::: Supplied data :::
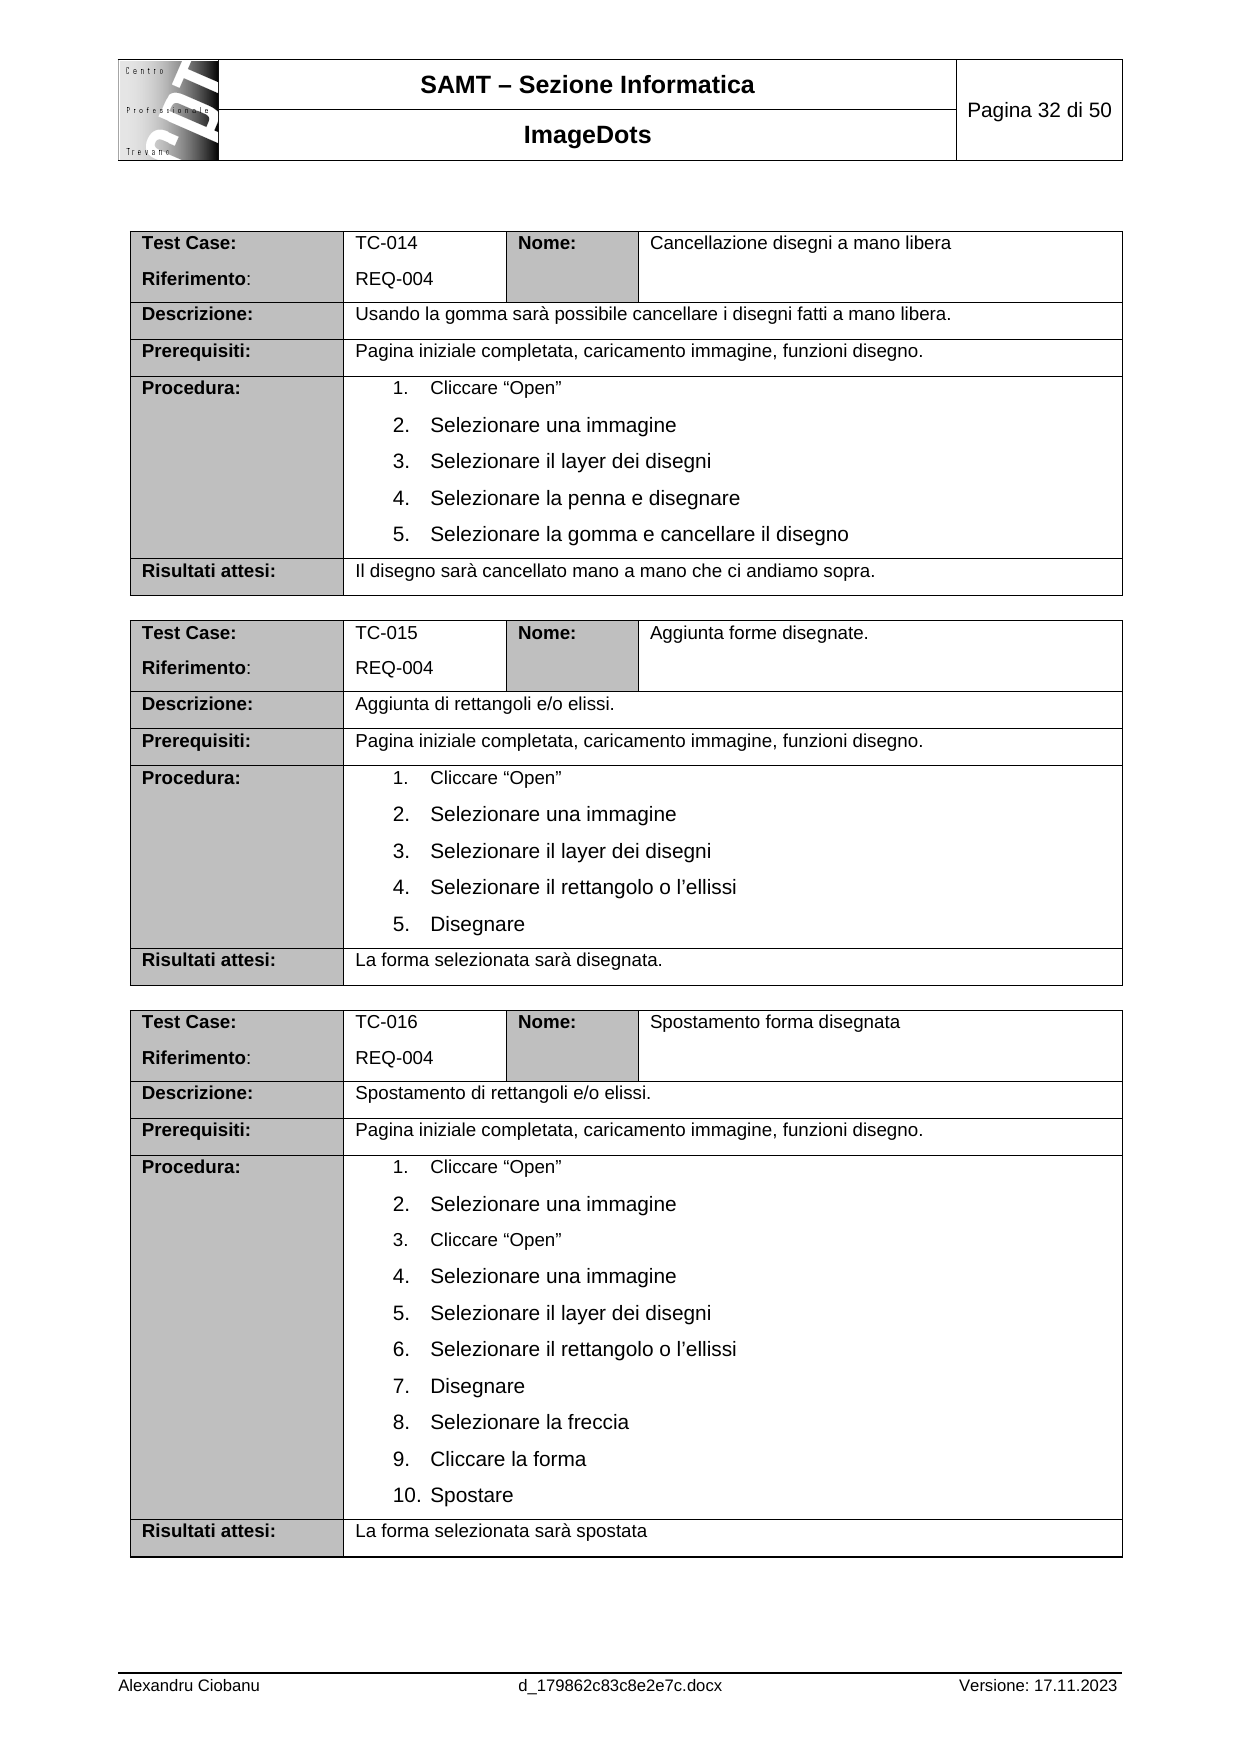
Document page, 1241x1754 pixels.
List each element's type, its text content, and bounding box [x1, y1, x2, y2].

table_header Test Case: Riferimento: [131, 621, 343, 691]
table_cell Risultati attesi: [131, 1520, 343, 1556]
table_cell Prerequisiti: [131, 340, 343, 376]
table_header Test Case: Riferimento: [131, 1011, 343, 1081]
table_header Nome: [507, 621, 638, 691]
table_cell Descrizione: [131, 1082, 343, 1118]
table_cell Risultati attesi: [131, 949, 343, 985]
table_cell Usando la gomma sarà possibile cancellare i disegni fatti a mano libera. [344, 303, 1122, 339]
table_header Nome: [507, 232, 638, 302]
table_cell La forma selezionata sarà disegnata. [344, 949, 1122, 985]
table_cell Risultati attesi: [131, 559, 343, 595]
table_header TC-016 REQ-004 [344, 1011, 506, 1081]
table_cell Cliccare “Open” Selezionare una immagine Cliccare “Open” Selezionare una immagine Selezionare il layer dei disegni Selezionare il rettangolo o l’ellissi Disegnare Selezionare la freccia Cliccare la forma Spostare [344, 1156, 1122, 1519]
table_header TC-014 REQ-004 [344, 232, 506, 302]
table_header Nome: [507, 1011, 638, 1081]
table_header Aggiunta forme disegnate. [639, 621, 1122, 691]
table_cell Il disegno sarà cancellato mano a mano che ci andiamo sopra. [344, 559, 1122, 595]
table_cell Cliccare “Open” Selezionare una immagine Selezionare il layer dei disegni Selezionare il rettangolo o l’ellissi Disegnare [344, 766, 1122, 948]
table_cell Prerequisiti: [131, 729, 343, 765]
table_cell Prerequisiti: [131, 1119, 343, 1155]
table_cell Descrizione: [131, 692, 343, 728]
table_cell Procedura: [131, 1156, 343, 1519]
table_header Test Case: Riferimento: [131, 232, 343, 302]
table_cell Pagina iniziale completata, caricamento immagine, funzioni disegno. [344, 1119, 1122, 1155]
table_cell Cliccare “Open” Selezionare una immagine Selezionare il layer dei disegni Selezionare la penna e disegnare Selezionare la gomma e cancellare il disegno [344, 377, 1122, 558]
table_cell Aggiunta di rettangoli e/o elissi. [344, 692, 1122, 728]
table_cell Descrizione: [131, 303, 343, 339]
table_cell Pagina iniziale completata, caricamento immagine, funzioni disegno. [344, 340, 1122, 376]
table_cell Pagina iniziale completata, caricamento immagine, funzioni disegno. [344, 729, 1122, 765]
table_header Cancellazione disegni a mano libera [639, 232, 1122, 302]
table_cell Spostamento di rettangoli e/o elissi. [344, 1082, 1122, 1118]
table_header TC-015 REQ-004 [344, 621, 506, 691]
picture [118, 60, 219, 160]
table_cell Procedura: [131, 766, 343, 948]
:::
* Work instructions *
Drop the images and return the data verbatim.

* Answer box *
Document page, 1241x1754 pixels.
List each element's type, its text content, and bounding box [x1, y1, x2, y2].

table_header Test Case: Riferimento: [131, 621, 343, 691]
table_cell Risultati attesi: [131, 1520, 343, 1556]
table_cell Prerequisiti: [131, 340, 343, 376]
table_header Test Case: Riferimento: [131, 1011, 343, 1081]
table_header Nome: [507, 621, 638, 691]
table_cell Descrizione: [131, 1082, 343, 1118]
table_cell Risultati attesi: [131, 949, 343, 985]
table_cell Usando la gomma sarà possibile cancellare i disegni fatti a mano libera. [344, 303, 1122, 339]
table_header Nome: [507, 232, 638, 302]
table_cell La forma selezionata sarà disegnata. [344, 949, 1122, 985]
table_cell Risultati attesi: [131, 559, 343, 595]
table_header TC-016 REQ-004 [344, 1011, 506, 1081]
table_cell Cliccare “Open” Selezionare una immagine Cliccare “Open” Selezionare una immagine Selezionare il layer dei disegni Selezionare il rettangolo o l’ellissi Disegnare Selezionare la freccia Cliccare la forma Spostare [344, 1156, 1122, 1519]
table_header TC-014 REQ-004 [344, 232, 506, 302]
table_header Nome: [507, 1011, 638, 1081]
table_header Aggiunta forme disegnate. [639, 621, 1122, 691]
table_cell Il disegno sarà cancellato mano a mano che ci andiamo sopra. [344, 559, 1122, 595]
table_cell Cliccare “Open” Selezionare una immagine Selezionare il layer dei disegni Selezionare il rettangolo o l’ellissi Disegnare [344, 766, 1122, 948]
table_cell Prerequisiti: [131, 729, 343, 765]
table_cell Prerequisiti: [131, 1119, 343, 1155]
table_cell Descrizione: [131, 692, 343, 728]
table_cell Procedura: [131, 1156, 343, 1519]
table_header Test Case: Riferimento: [131, 232, 343, 302]
table_cell Pagina iniziale completata, caricamento immagine, funzioni disegno. [344, 1119, 1122, 1155]
table_cell Cliccare “Open” Selezionare una immagine Selezionare il layer dei disegni Selezionare la penna e disegnare Selezionare la gomma e cancellare il disegno [344, 377, 1122, 558]
table_cell Aggiunta di rettangoli e/o elissi. [344, 692, 1122, 728]
table_cell Descrizione: [131, 303, 343, 339]
table_cell Pagina iniziale completata, caricamento immagine, funzioni disegno. [344, 340, 1122, 376]
table_cell Pagina iniziale completata, caricamento immagine, funzioni disegno. [344, 729, 1122, 765]
table_header Cancellazione disegni a mano libera [639, 232, 1122, 302]
table_cell Spostamento di rettangoli e/o elissi. [344, 1082, 1122, 1118]
table_header TC-015 REQ-004 [344, 621, 506, 691]
picture [118, 60, 219, 160]
table_cell Procedura: [131, 766, 343, 948]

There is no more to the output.